Торговец помолчал и снова склонил голову к плечу, будто прислушиваясь к себе.
— Я — немец?.. Пожалуй, да… Немец. Во всяком случае, на данном временном отрезке…
Создавалось впечатление, что человек этот был с большими странностями — впрочем, к странностям я, вращаясь в литературных кругах, давно привык, среди литераторов мне ещё и не такие субъекты встречались.
— А ведь вы не любите немцев, Владимир.
Я стыдливо промолчал.
— Что ж вы так? Художник, а не видите, насколько прекрасна эта нация. Столько идеализма, столько романтизма, столько страсти и жажды реванша… Такое очаровательное чувство собственной неполноценности... Вы даже вообразить не сумеете, что тут начнётся через какой-то десяток лет! О, что тут начнётся!.. — Торговец запрокинул угловатое лицо и мечтательно прикрыл глаза. — Здесь будут зажжены факелы, от которых займётся пожар на полмира… Это прекрасно. Неописуемо прекрасно. Обожаю немцев.
Точно — сумасшедший, решил я. И резко поднялся со стула.
— Сидите-сидите. — Торговец остановил меня жестом. — Вы правы: я отвлёкся. Давайте-ка поговорим о вас, Владимир.
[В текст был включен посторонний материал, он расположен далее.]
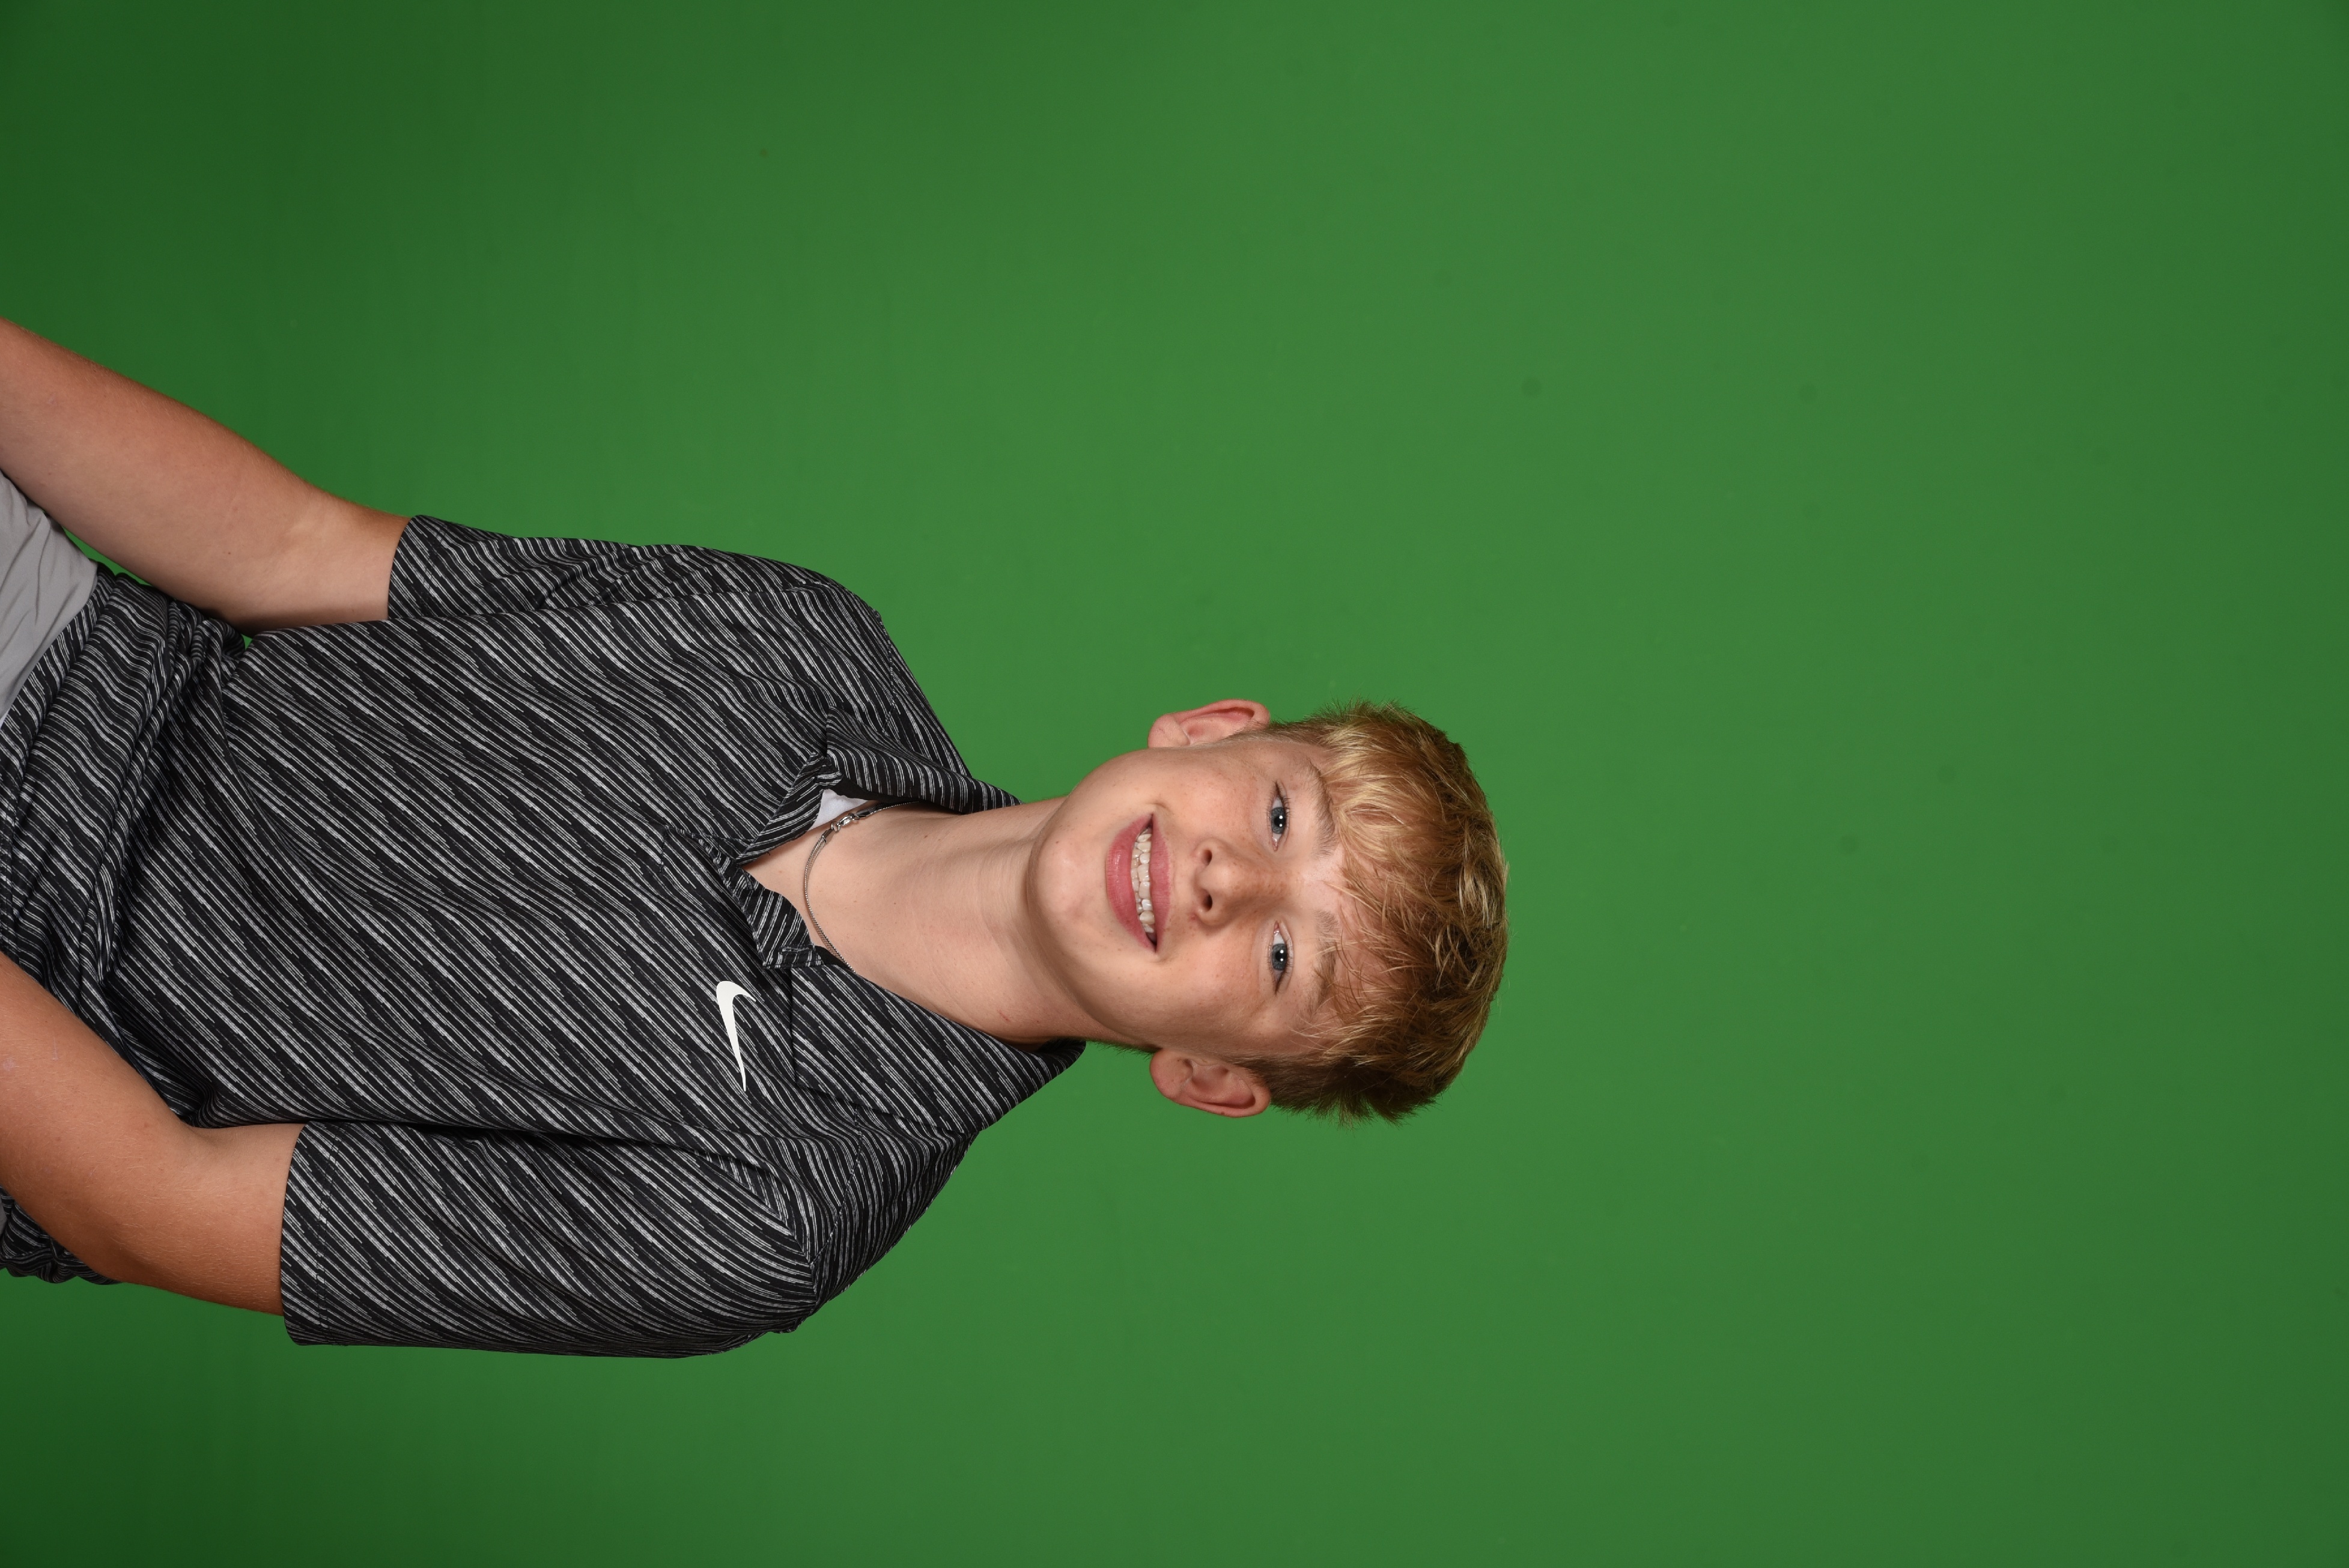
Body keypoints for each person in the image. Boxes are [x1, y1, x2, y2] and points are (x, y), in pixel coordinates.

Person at [0, 316, 1507, 1356]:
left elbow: (152, 1202)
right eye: (1277, 813)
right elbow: (296, 549)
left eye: (1283, 957)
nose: (1228, 878)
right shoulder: (799, 644)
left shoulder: (769, 1213)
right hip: (55, 635)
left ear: (1209, 1077)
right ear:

Сейчас я расскажу, что вам следует сделать…
— Простите, мне пора, — сказал я, стараясь обойти его подальше.
— Признайтесь себе, что пока вы пишете на русском — мировая слава здесь, в эмиграции, вам не светит, — затараторил торговец, увещивающе взмахивая руками. — В лучшем случае — яркая вспышка, как у одного вашего соотечественника. Европе вскоре станет совершенно не до книг, европейцев будут терзать совсем иные, далёкие о литературных, страсти…
— Почему вы так уверены в этом? — мрачно спросил я. Торговец был полоумен, не оставалось сомнений, но в его бреде сквозила некая до оторопи жуткая логика. — И какое вам вообще дело до моей литературной славы?
— Я — последний рубеж. — Хозяин лавки развёл руками, и на его лице вновь заиграла странная печальная улыбка. — Если я вам не помогу — то уже никто не поможет. Остальным до вас нет дела. Всем наплевать и на вас, и на ваши мечты. Там, — он ткнул пальцем вверх, — в особенности.